Kair: A Statistical and Causal Approach to Pinpointing Stragglers in Distributed Model Training

Yitang Yang, Junhong Liu, Jiapeng Chen, Xiaoyang Sun, Tianyu Wo, Chunming Hu, Chengru Song, Jin Ouyang, Renyu Yang

摘要

The distributed deep learning training process within large-scale clusters serves as the foundation of contemporary artificial intelligence. However, its inherent characteristics make it particularly sensitive to stragglers, specifically the presence of slow workers, which can significantly decelerate the entire procedure. Observability tools are essential for identifying stragglers within systems. However, the prevailing system profiling tools are either designed for single-node analysis, lacking visibility across multiple workers, or they recognize stragglers but only deliver high-level symptoms, providing engineers with insufficient insight into the underlying causes.We design Kair, a robust production-standard observability tool.
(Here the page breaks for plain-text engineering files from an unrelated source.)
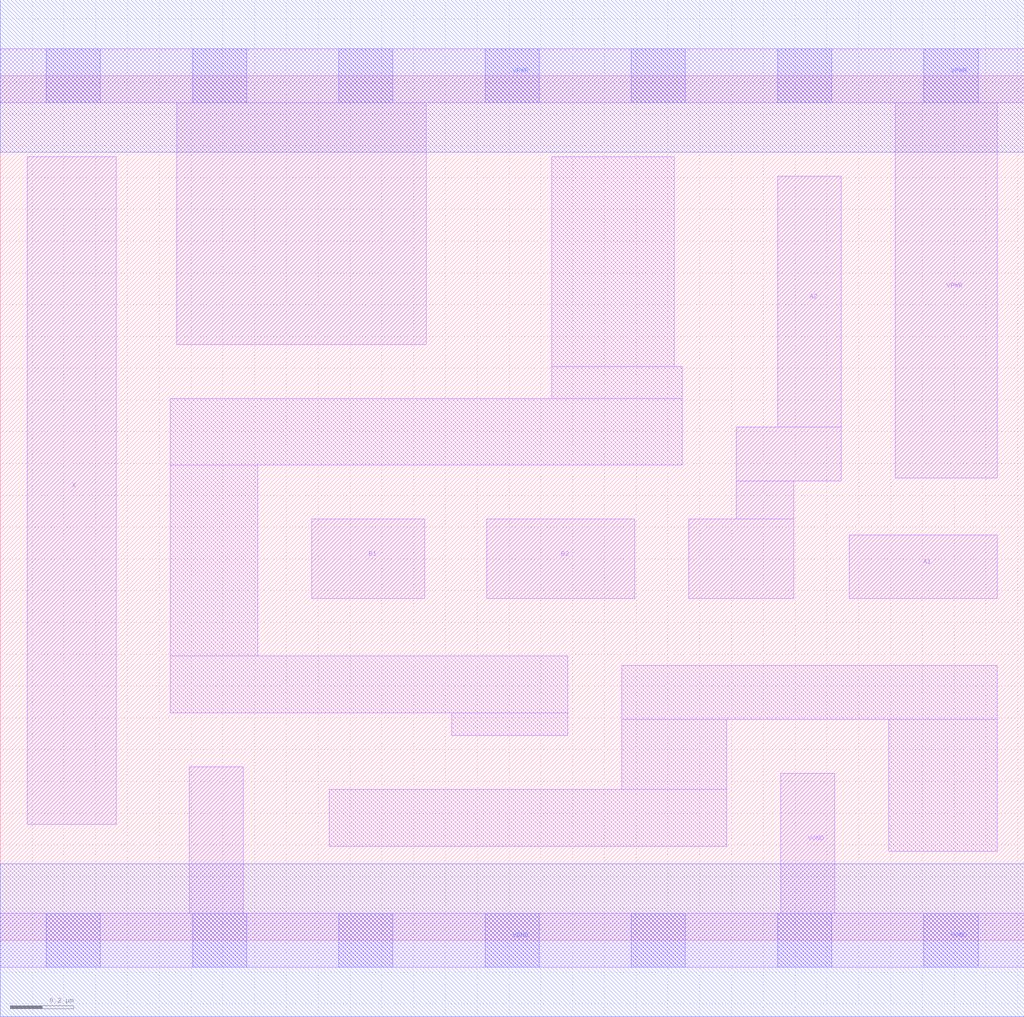
<source format=lef>
# Copyright 2020 The SkyWater PDK Authors
#
# Licensed under the Apache License, Version 2.0 (the "License");
# you may not use this file except in compliance with the License.
# You may obtain a copy of the License at
#
#     https://www.apache.org/licenses/LICENSE-2.0
#
# Unless required by applicable law or agreed to in writing, software
# distributed under the License is distributed on an "AS IS" BASIS,
# WITHOUT WARRANTIES OR CONDITIONS OF ANY KIND, either express or implied.
# See the License for the specific language governing permissions and
# limitations under the License.
#
# SPDX-License-Identifier: Apache-2.0

VERSION 5.7 ;
  NAMESCASESENSITIVE ON ;
  NOWIREEXTENSIONATPIN ON ;
  DIVIDERCHAR "/" ;
  BUSBITCHARS "[]" ;
UNITS
  DATABASE MICRONS 200 ;
END UNITS
MACRO sky130_fd_sc_hd__o22a_1
  CLASS CORE ;
  SOURCE USER ;
  FOREIGN sky130_fd_sc_hd__o22a_1 ;
  ORIGIN  0.000000  0.000000 ;
  SIZE  3.220000 BY  2.720000 ;
  SYMMETRY X Y R90 ;
  SITE unithd ;
  PIN A1
    ANTENNAGATEAREA  0.247500 ;
    DIRECTION INPUT ;
    USE SIGNAL ;
    PORT
      LAYER li1 ;
        RECT 2.670000 1.075000 3.135000 1.275000 ;
    END
  END A1
  PIN A2
    ANTENNAGATEAREA  0.247500 ;
    DIRECTION INPUT ;
    USE SIGNAL ;
    PORT
      LAYER li1 ;
        RECT 2.165000 1.075000 2.495000 1.325000 ;
        RECT 2.315000 1.325000 2.495000 1.445000 ;
        RECT 2.315000 1.445000 2.645000 1.615000 ;
        RECT 2.445000 1.615000 2.645000 2.405000 ;
    END
  END A2
  PIN B1
    ANTENNAGATEAREA  0.247500 ;
    DIRECTION INPUT ;
    USE SIGNAL ;
    PORT
      LAYER li1 ;
        RECT 0.980000 1.075000 1.335000 1.325000 ;
    END
  END B1
  PIN B2
    ANTENNAGATEAREA  0.247500 ;
    DIRECTION INPUT ;
    USE SIGNAL ;
    PORT
      LAYER li1 ;
        RECT 1.530000 1.075000 1.995000 1.325000 ;
    END
  END B2
  PIN X
    ANTENNADIFFAREA  0.449000 ;
    DIRECTION OUTPUT ;
    USE SIGNAL ;
    PORT
      LAYER li1 ;
        RECT 0.085000 0.365000 0.365000 2.465000 ;
    END
  END X
  PIN VGND
    DIRECTION INOUT ;
    SHAPE ABUTMENT ;
    USE GROUND ;
    PORT
      LAYER li1 ;
        RECT 0.000000 -0.085000 3.220000 0.085000 ;
        RECT 0.595000  0.085000 0.765000 0.545000 ;
        RECT 2.455000  0.085000 2.625000 0.525000 ;
      LAYER mcon ;
        RECT 0.145000 -0.085000 0.315000 0.085000 ;
        RECT 0.605000 -0.085000 0.775000 0.085000 ;
        RECT 1.065000 -0.085000 1.235000 0.085000 ;
        RECT 1.525000 -0.085000 1.695000 0.085000 ;
        RECT 1.985000 -0.085000 2.155000 0.085000 ;
        RECT 2.445000 -0.085000 2.615000 0.085000 ;
        RECT 2.905000 -0.085000 3.075000 0.085000 ;
      LAYER met1 ;
        RECT 0.000000 -0.240000 3.220000 0.240000 ;
    END
  END VGND
  PIN VPWR
    DIRECTION INOUT ;
    SHAPE ABUTMENT ;
    USE POWER ;
    PORT
      LAYER li1 ;
        RECT 0.000000 2.635000 3.220000 2.805000 ;
        RECT 0.555000 1.875000 1.340000 2.635000 ;
        RECT 2.815000 1.455000 3.135000 2.635000 ;
      LAYER mcon ;
        RECT 0.145000 2.635000 0.315000 2.805000 ;
        RECT 0.605000 2.635000 0.775000 2.805000 ;
        RECT 1.065000 2.635000 1.235000 2.805000 ;
        RECT 1.525000 2.635000 1.695000 2.805000 ;
        RECT 1.985000 2.635000 2.155000 2.805000 ;
        RECT 2.445000 2.635000 2.615000 2.805000 ;
        RECT 2.905000 2.635000 3.075000 2.805000 ;
      LAYER met1 ;
        RECT 0.000000 2.480000 3.220000 2.960000 ;
    END
  END VPWR
  OBS
    LAYER li1 ;
      RECT 0.535000 0.715000 1.785000 0.895000 ;
      RECT 0.535000 0.895000 0.810000 1.495000 ;
      RECT 0.535000 1.495000 2.145000 1.705000 ;
      RECT 1.035000 0.295000 2.285000 0.475000 ;
      RECT 1.420000 0.645000 1.785000 0.715000 ;
      RECT 1.735000 1.705000 2.145000 1.805000 ;
      RECT 1.735000 1.805000 2.120000 2.465000 ;
      RECT 1.955000 0.475000 2.285000 0.695000 ;
      RECT 1.955000 0.695000 3.135000 0.865000 ;
      RECT 2.795000 0.280000 3.135000 0.695000 ;
  END
END sky130_fd_sc_hd__o22a_1

</source>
Kair uses an innovative hierarchical approach, transitioning from statistical anomaly detection to causal inference. It employs Kolmogorov-Smirnov statistics for the identification of statistically anomalous workers and implements a causal path tracing algorithm to accurately determine the specific operations, such as computation or communication, that are responsible for the delay. Kair has been evaluated in a production cluster of 2,048 NVIDIA A800 GPUs and demonstrated high effectiveness in detecting latent stragglers at the framework level that are often overlooked by conventional tools. It offers precise suggestions that markedly reduce processing inefficiencies and engineering workload.